* _WHAT NEEDS TO BE DONE_
Render every line of the listing below as a Markdown table with the columns "Row" and "Listing line", numbering the rows in order. Omit blank lines and the picture placeholders.
### DATASET RECORDS ###
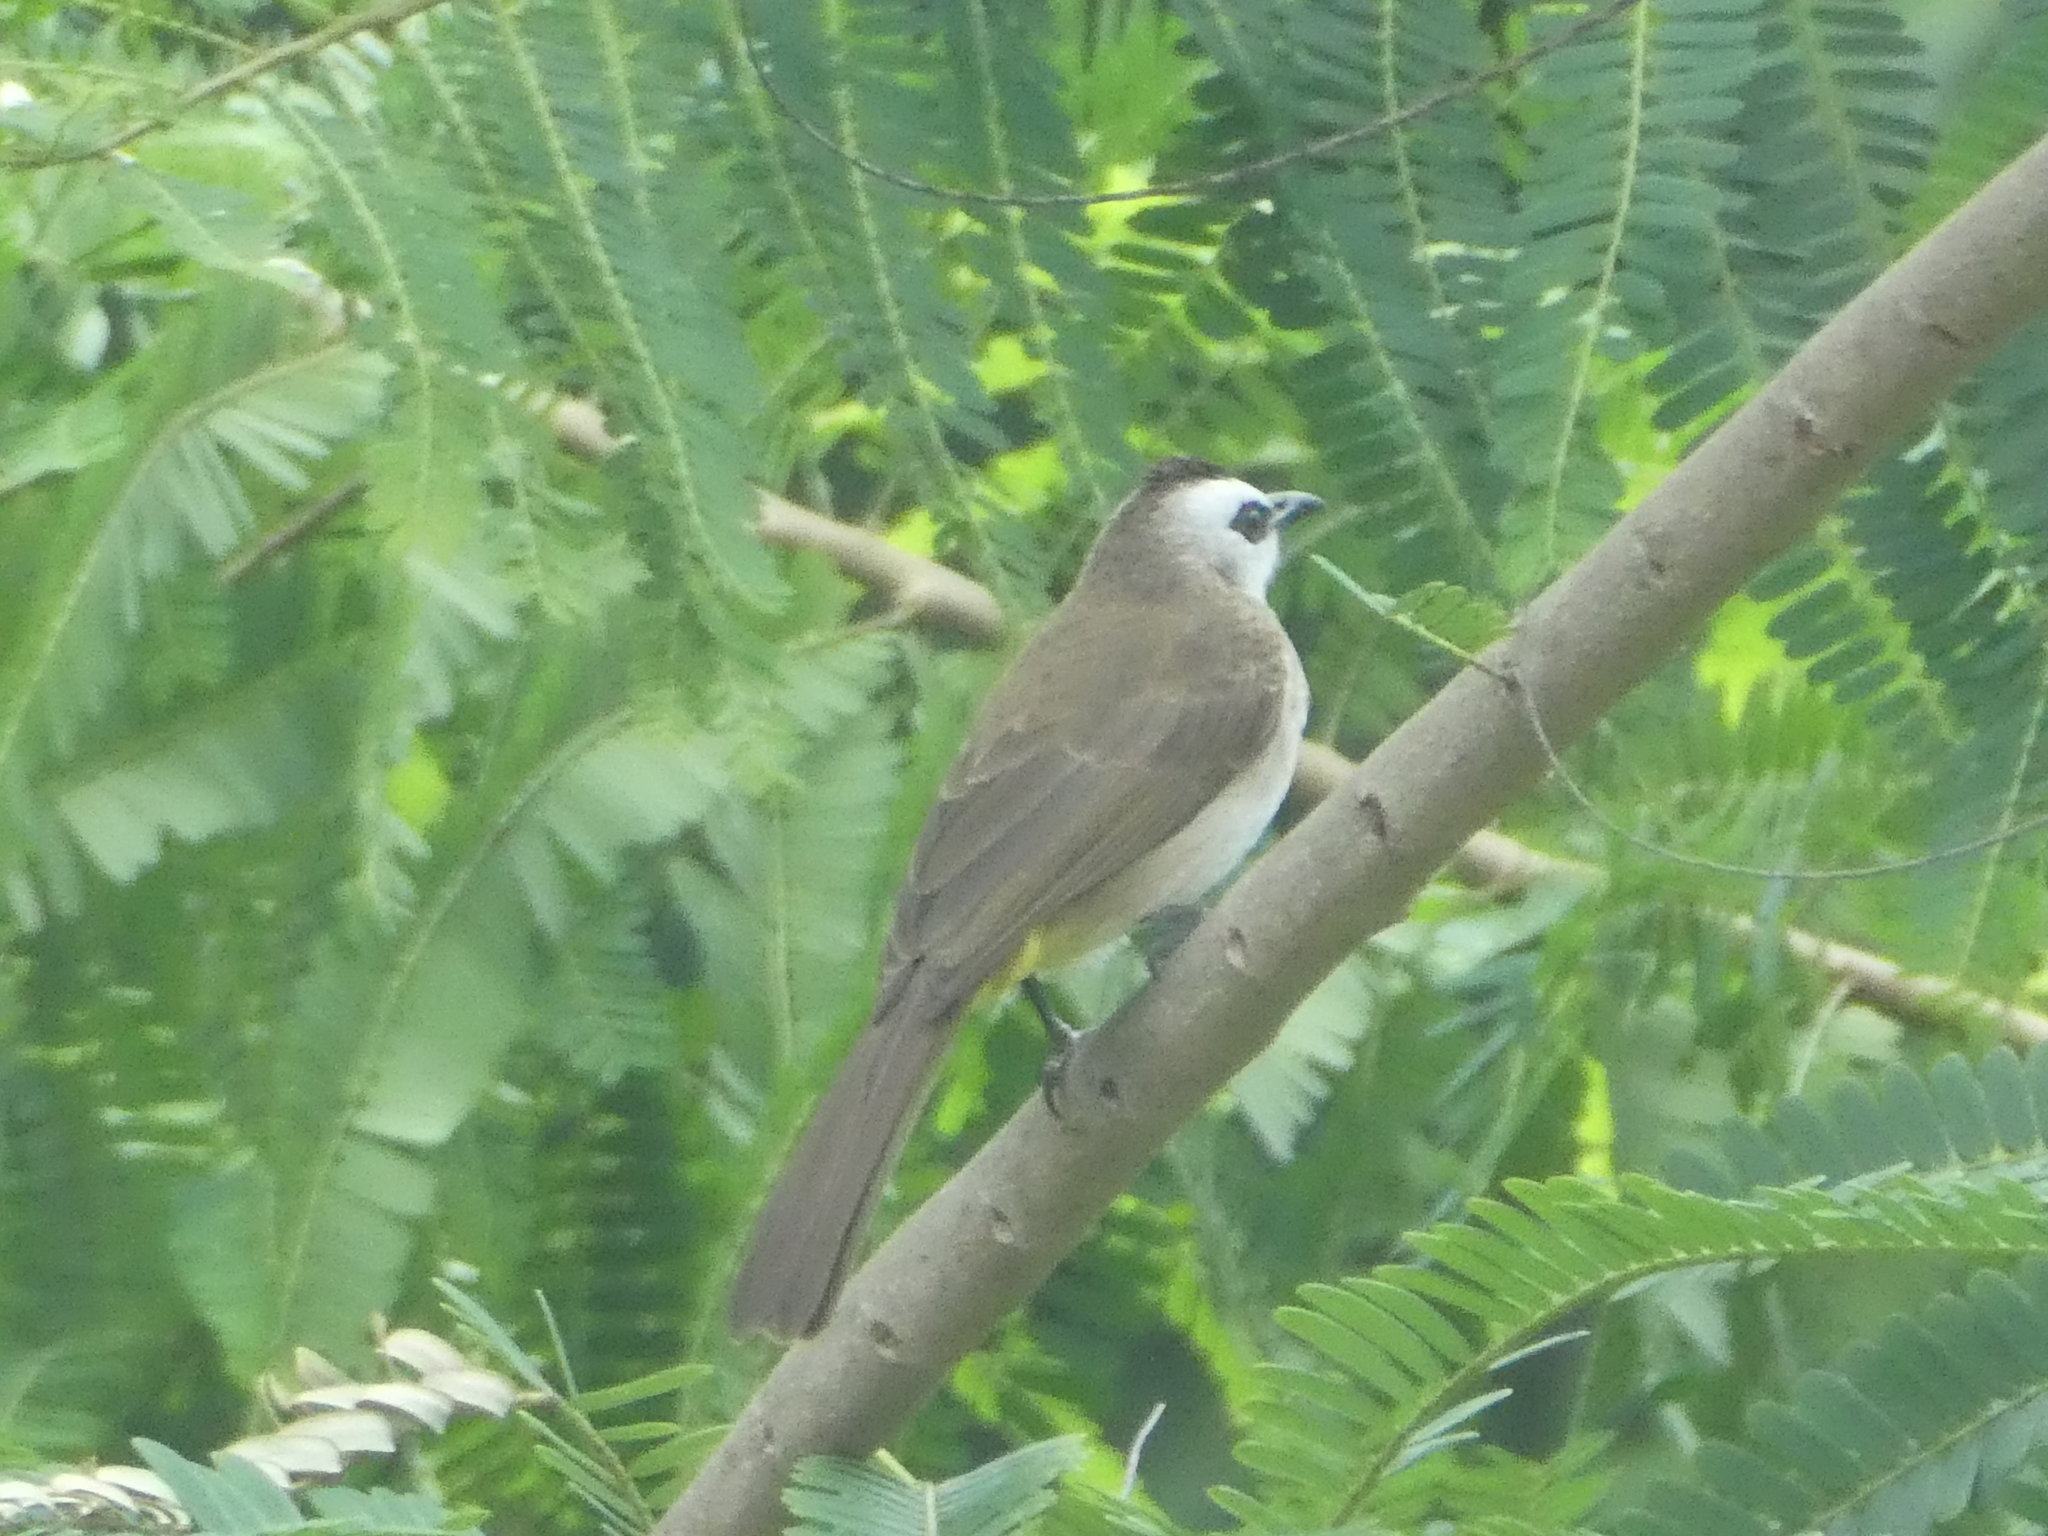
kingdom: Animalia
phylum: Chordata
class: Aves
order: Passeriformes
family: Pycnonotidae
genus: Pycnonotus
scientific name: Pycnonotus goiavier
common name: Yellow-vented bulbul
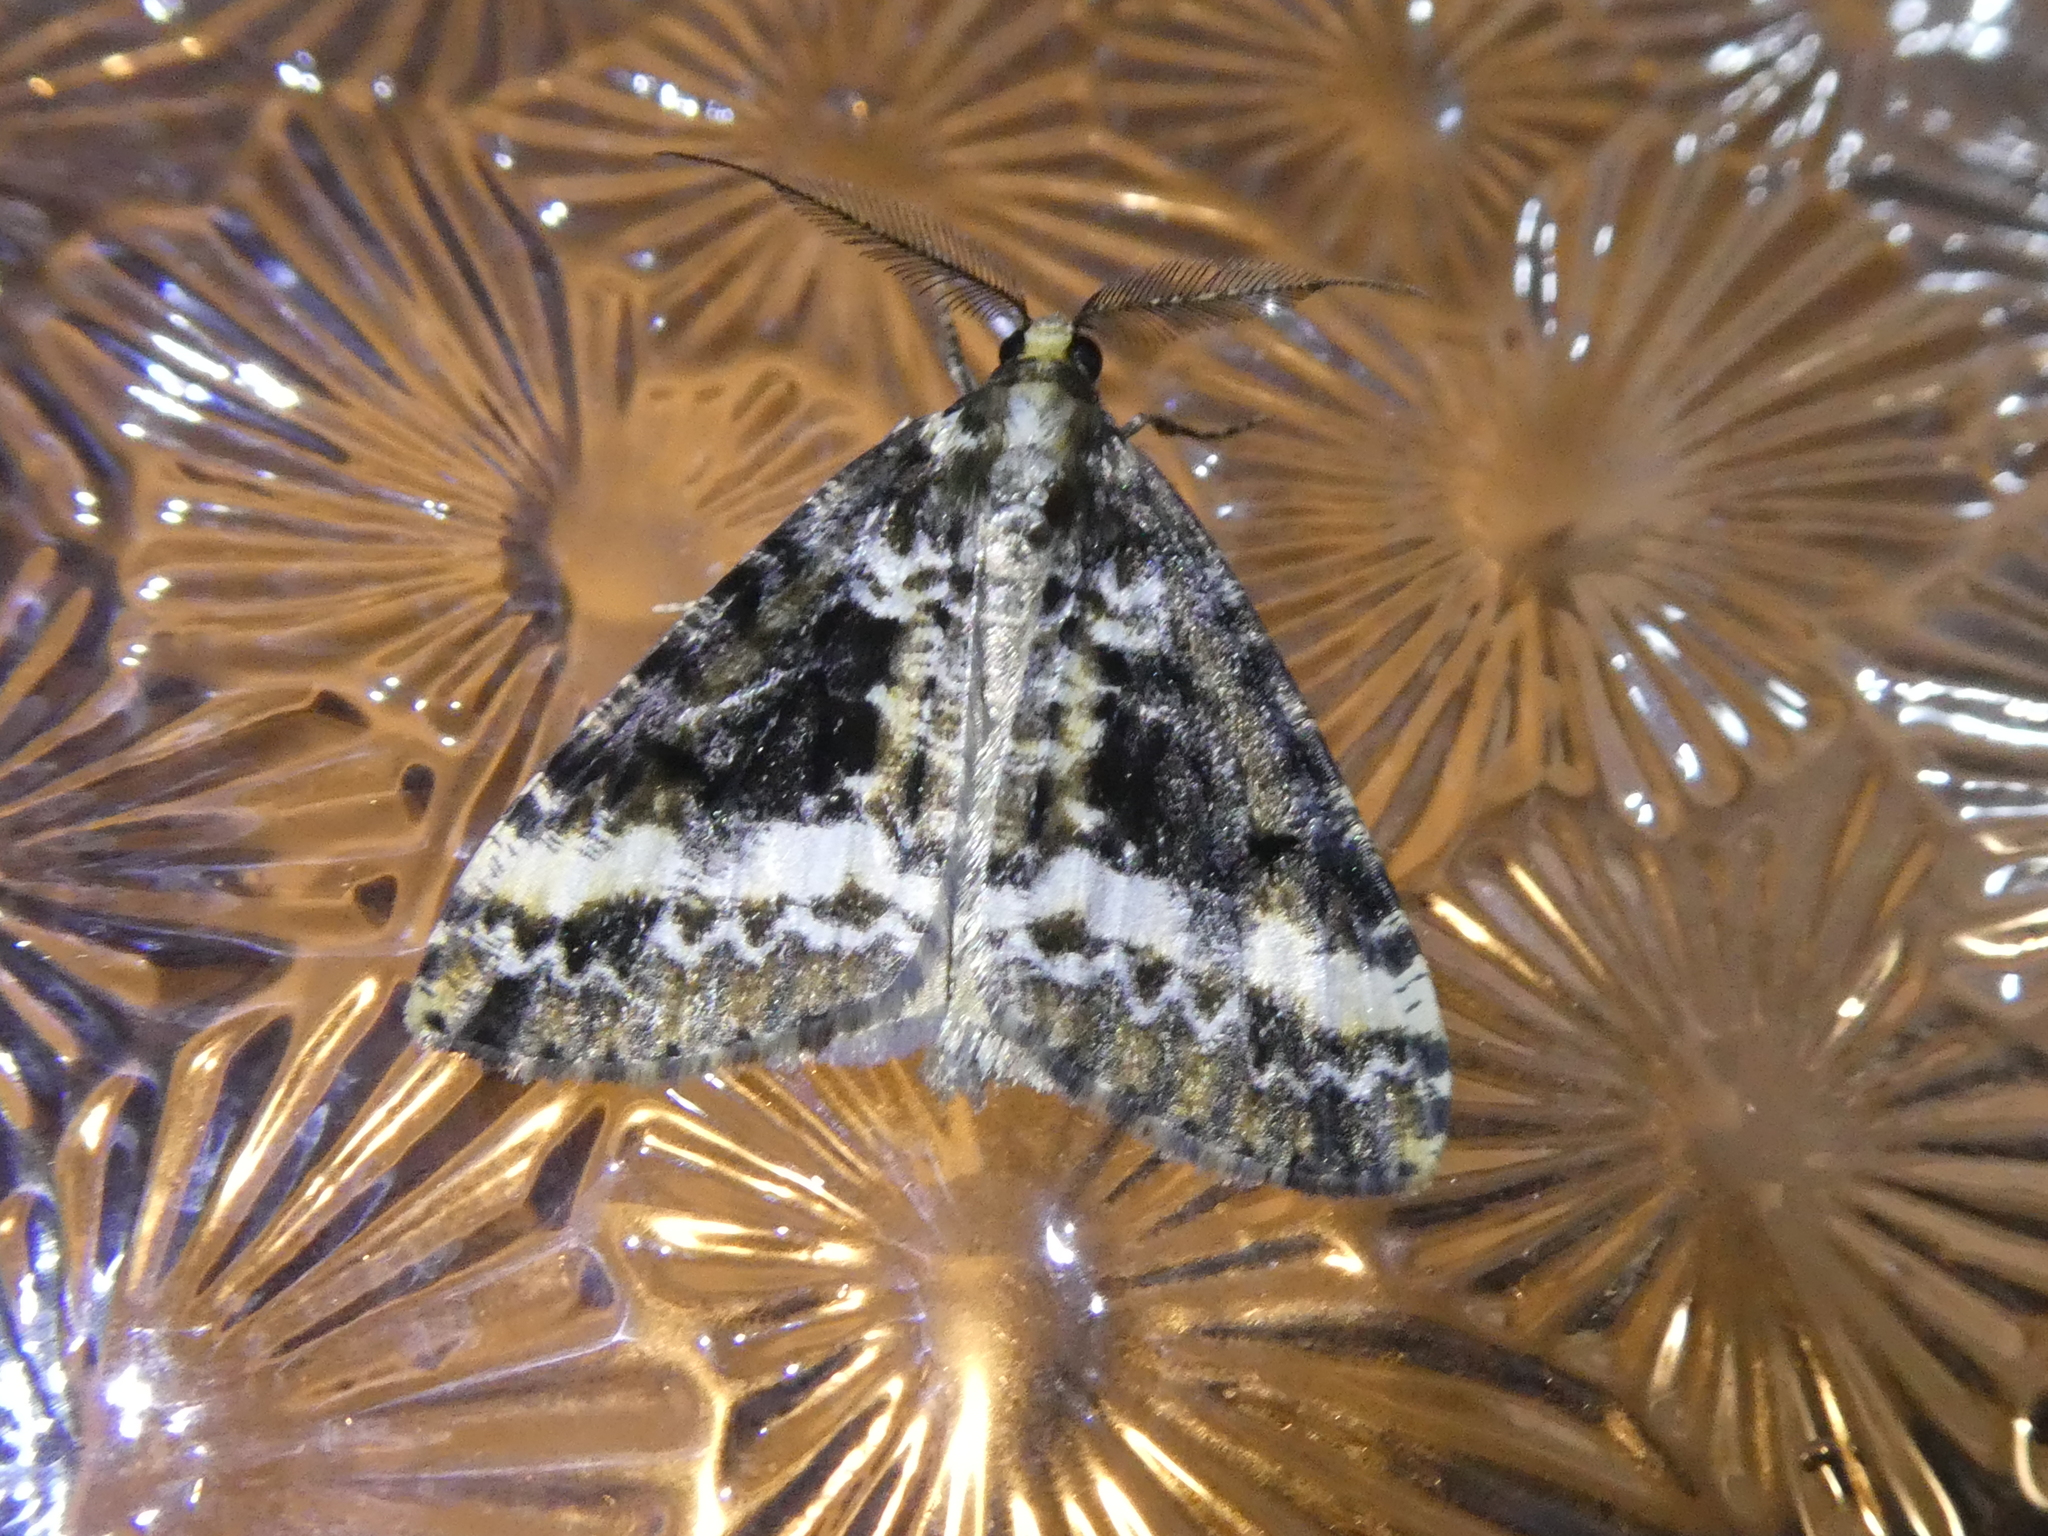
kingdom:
###
* _EXERCISE SOLUTION_
| Row | Listing line |
|---|---|
| 1 | kingdom: Animalia |
| 2 | phylum: Chordata |
| 3 | class: Aves |
| 4 | order: Passeriformes |
| 5 | family: Pycnonotidae |
| 6 | genus: Pycnonotus |
| 7 | scientific name: Pycnonotus goiavier |
| 8 | common name: Yellow-vented bulbul |
| 9 | kingdom: |